• EXERCISE
Extract every line of the records below that contains the string "left", treating case as significant.

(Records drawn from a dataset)
[Start of section]
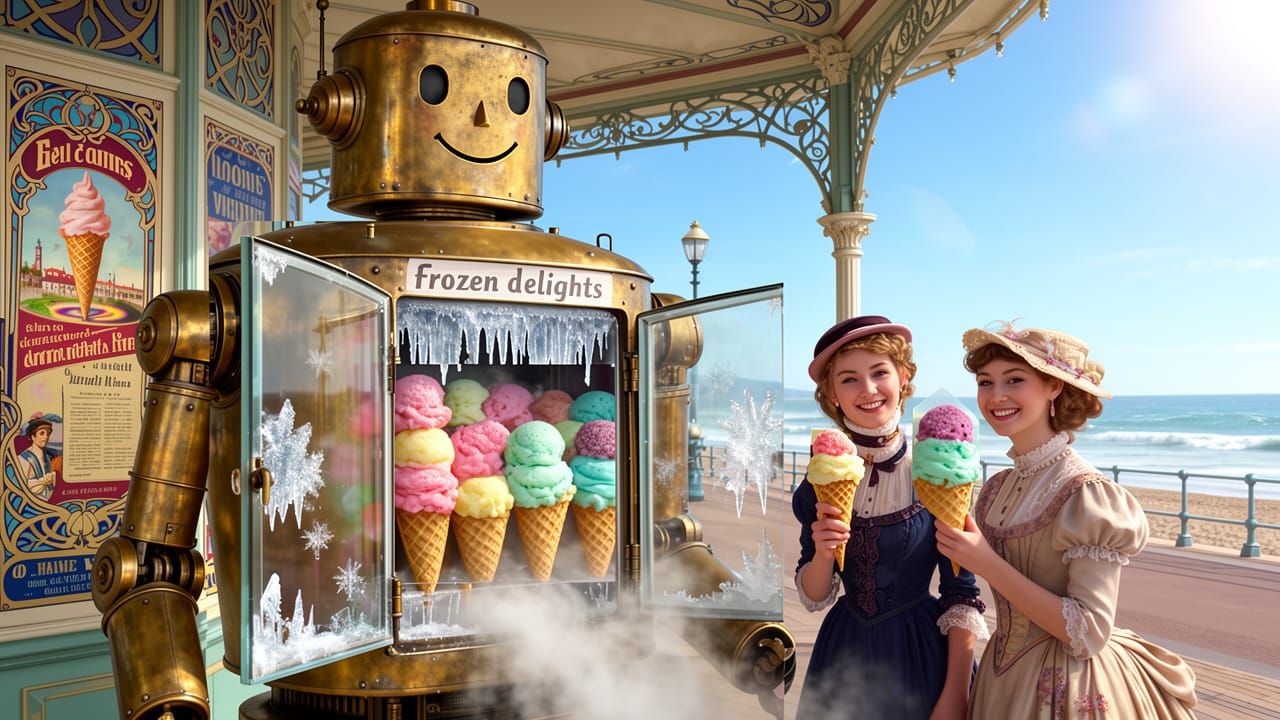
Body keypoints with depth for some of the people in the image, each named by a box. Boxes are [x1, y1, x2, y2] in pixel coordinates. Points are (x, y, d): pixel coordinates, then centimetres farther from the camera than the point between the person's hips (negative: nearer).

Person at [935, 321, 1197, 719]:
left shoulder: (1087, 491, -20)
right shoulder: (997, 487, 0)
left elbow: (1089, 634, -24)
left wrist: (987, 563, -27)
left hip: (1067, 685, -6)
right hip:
[End of section]
• SOLUTION TO THE PROBLEM
left shoulder: (1087, 491, -20)
left elbow: (1089, 634, -24)
left wrist: (987, 563, -27)
left hip: (1067, 685, -6)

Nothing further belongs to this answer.